**ASSIGNED TASK**
Count every line below in which "Policy" occurs, then give only the count.
BEGIN
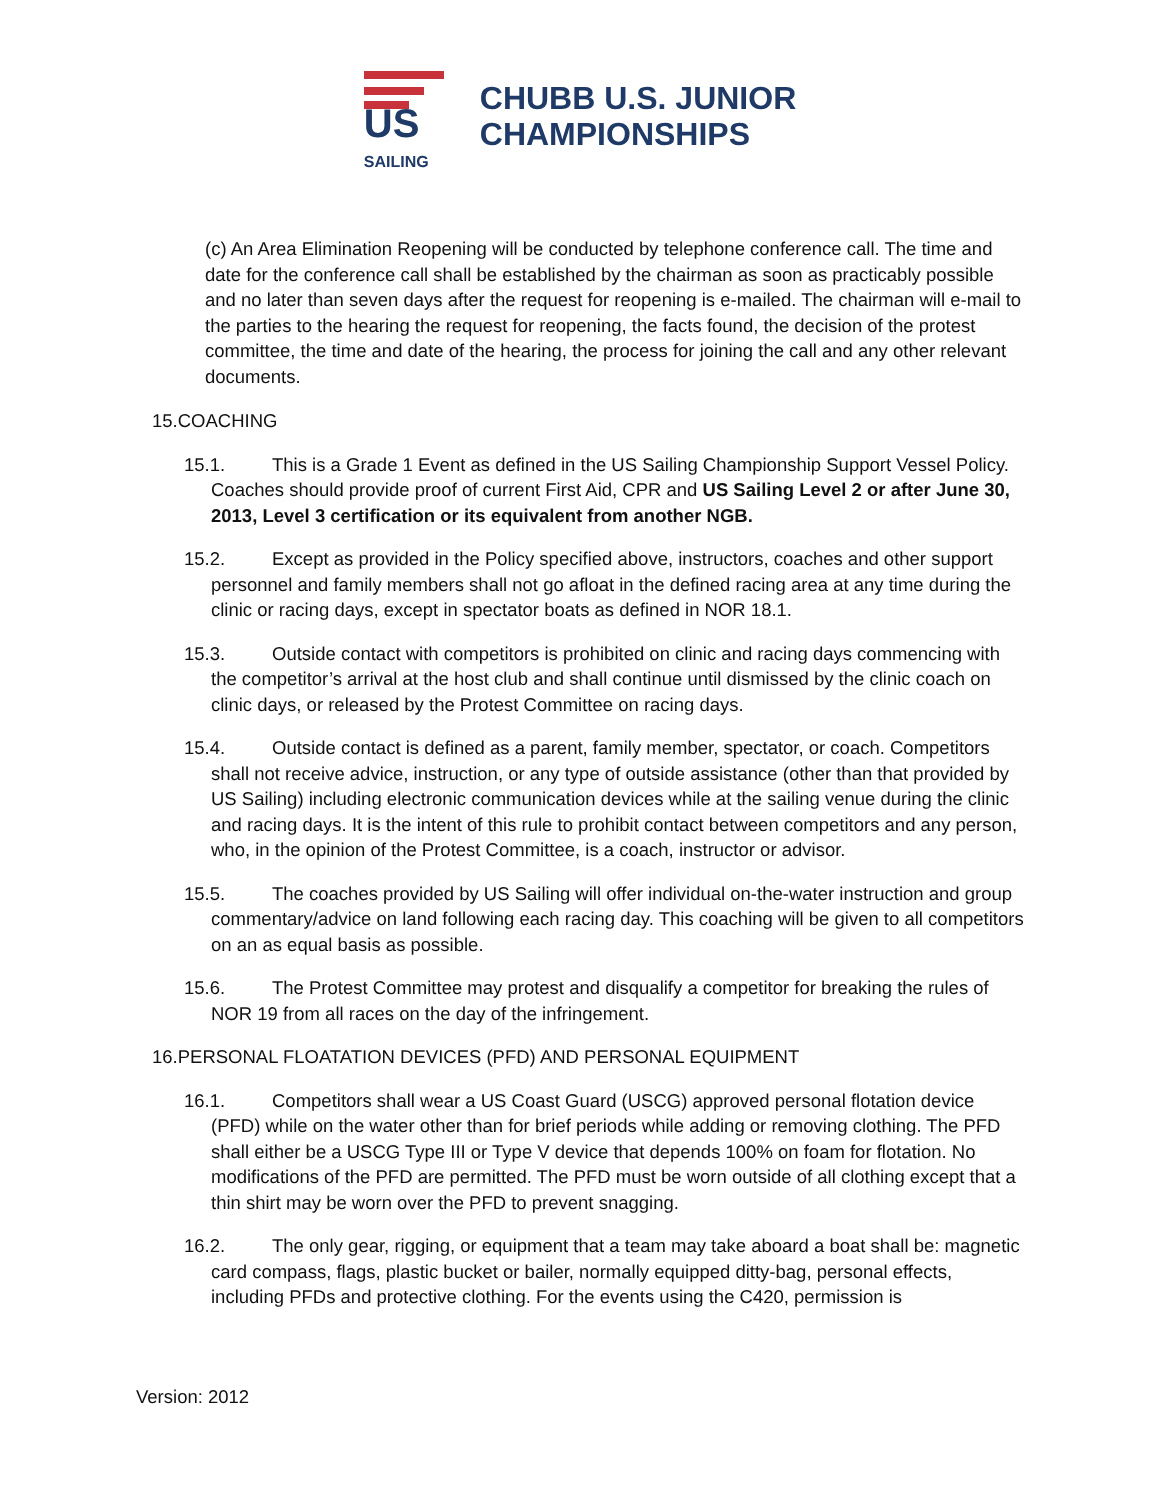US SAILING
CHUBB U.S. JUNIOR
CHAMPIONSHIPS
(c) An Area Elimination Reopening will be conducted by telephone conference call. The time and date for the conference call shall be established by the chairman as soon as practicably possible and no later than seven days after the request for reopening is e-mailed. The chairman will e-mail to the parties to the hearing the request for reopening, the facts found, the decision of the protest committee, the time and date of the hearing, the process for joining the call and any other relevant documents.
15.COACHING
15.1. This is a Grade 1 Event as defined in the US Sailing Championship Support Vessel Policy. Coaches should provide proof of current First Aid, CPR and US Sailing Level 2 or after June 30, 2013, Level 3 certification or its equivalent from another NGB.
15.2. Except as provided in the Policy specified above, instructors, coaches and other support personnel and family members shall not go afloat in the defined racing area at any time during the clinic or racing days, except in spectator boats as defined in NOR 18.1.
15.3. Outside contact with competitors is prohibited on clinic and racing days commencing with the competitor’s arrival at the host club and shall continue until dismissed by the clinic coach on clinic days, or released by the Protest Committee on racing days.
15.4. Outside contact is defined as a parent, family member, spectator, or coach. Competitors shall not receive advice, instruction, or any type of outside assistance (other than that provided by US Sailing) including electronic communication devices while at the sailing venue during the clinic and racing days. It is the intent of this rule to prohibit contact between competitors and any person, who, in the opinion of the Protest Committee, is a coach, instructor or advisor.
15.5. The coaches provided by US Sailing will offer individual on-the-water instruction and group commentary/advice on land following each racing day. This coaching will be given to all competitors on an as equal basis as possible.
15.6. The Protest Committee may protest and disqualify a competitor for breaking the rules of NOR 19 from all races on the day of the infringement.
16.PERSONAL FLOATATION DEVICES (PFD) AND PERSONAL EQUIPMENT
16.1. Competitors shall wear a US Coast Guard (USCG) approved personal flotation device (PFD) while on the water other than for brief periods while adding or removing clothing. The PFD shall either be a USCG Type III or Type V device that depends 100% on foam for flotation. No modifications of the PFD are permitted. The PFD must be worn outside of all clothing except that a thin shirt may be worn over the PFD to prevent snagging.
16.2. The only gear, rigging, or equipment that a team may take aboard a boat shall be: magnetic card compass, flags, plastic bucket or bailer, normally equipped ditty-bag, personal effects, including PFDs and protective clothing. For the events using the C420, permission is
Version: 2012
END
**EXERCISE ANSWER**
2